Important points in the management of ED (adapted from McCullough et al, 2002) *
  A.   Importance of identifying ED
    Many of the risks of ED are shared with cardiovascular disease (diabetes mellitus, hypertension, hyperlipidemia, tobacco abuse, obesity)
  B.   Identification of ED if desired by patients
    Primary care physicians are less likely to:
        Screen their patients for sexual dysfunction symptoms
        Refer treatment failures for specialty evaluation
    Primary care physicians must introduce the subject
    Primary care physicians must use screening tools to be efficient
        The SHIM is a valuable tool
        Five questions; easy scoring (21 or less consistent with ED)
  C.   Proper use of sildenafil needs to be taught
    Need for foreplay
    Need to take several hours after eating (or 1 h before)

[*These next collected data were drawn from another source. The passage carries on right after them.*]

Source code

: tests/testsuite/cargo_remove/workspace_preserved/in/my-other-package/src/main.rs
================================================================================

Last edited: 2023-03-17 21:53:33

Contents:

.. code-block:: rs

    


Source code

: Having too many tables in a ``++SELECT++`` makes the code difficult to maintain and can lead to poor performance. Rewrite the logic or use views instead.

    Need to try a particular dose 5 to 8 times before claiming failure
    Need to titrate up to maximum dose of 100 mg if needed
    Need to recognize negative effects of alcohol, tobacco, or fatigue
  D.   Follow-up of both partners important
    Was treatment used properly?
    Were risk factors evaluated if success of treatment declines?
    Was partner encouraged to return to rule out relationship issues?
    Is referral of either partner to a specialty clinic warranted?

  *ED indicates erectile dysfunction; SHIM, Sex Health Inventory for Men.